How common is osteoarthritis in younger people? How early can the first symptoms appear?
Osteoarthritis is rare under 40 years old and rarely requires surgery in the under-50s, but there are a few factors worth knowing about related to ‘premature osteoarthritis’. It is also important to know that inflammatory arthritis is different and can affect the young more commonly.

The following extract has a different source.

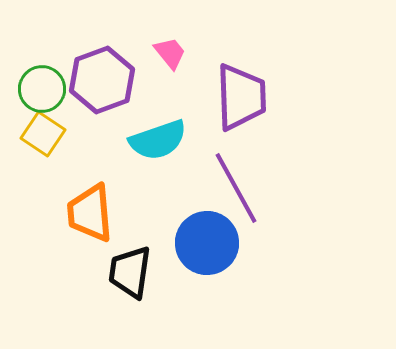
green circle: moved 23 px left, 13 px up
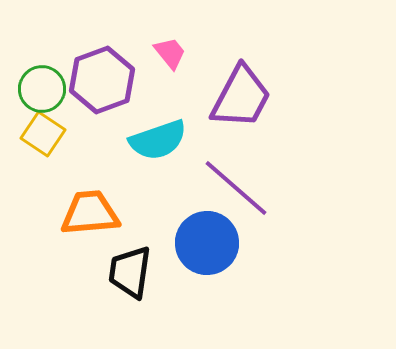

When we are talking about osteoarthritis, we usually mean the wearing out of the slippery, shiny, bearing surface of the joint – the articular cartilage – leaving bare bone rubbing on bare bone. This then causes inflammation with pain, stiffness and, later, deformity. Think of it like the tread on a car tyre wearing out until finally the tyre is bald and needs to be replaced.
What kind of sports can lead to osteoarthritis?
Any sport that causes an injury to the joint can bring on early arthritis. This injury may be in the form of a heavy blow to the articular cartilage in the joint, causing it to die and peel off the bone; it may be damage to a ligament that keeps the joint stable, or damage to a cushioning fibrocartilage (such as the meniscus in the knee), meaning that the articular cartilage wears out before its time.
Common causes of these sorts of things are twisting and collision during sports such as football, rugby, netball and skiing. The impact of running with bad form, or if overweight can do it too.
Is there a genetic factor?
Yes, there is certainly a trend for early-onset arthritis to run in families, and there are a number of genes identified so far that play a part. It is not a simple relationship like colour blindness, but a polygenic mechanism.
Can it be related to your anatomy (e.g. height)?
Anatomical factors within joint shapes do play a role (for example, the ball of the hip joint not being perfectly round, or the kneecap being higher than average). Height per se is not a factor, but weight and body mass index (BMI) certainly are, and being overweight can be disastrous.
Do other lifestyle factors make a difference?
Smoking is bad news for just about everything, including osteoarthritis. Poor sleep is increasingly being investigated too. Poor diet leading to increased weight is not at all helpful.
On the sports issue, I am very much a believer in 'finding your sport'. Not every person is built for every sport, but almost everyone can do something. So if you are super flexible it may be dance, swimming or gymnastics, but if you are tight and springy then sprinting and jumping sports will be better. Finding your sport and enjoying it in moderation is a good way to keep healthy and keep arthritis at bay.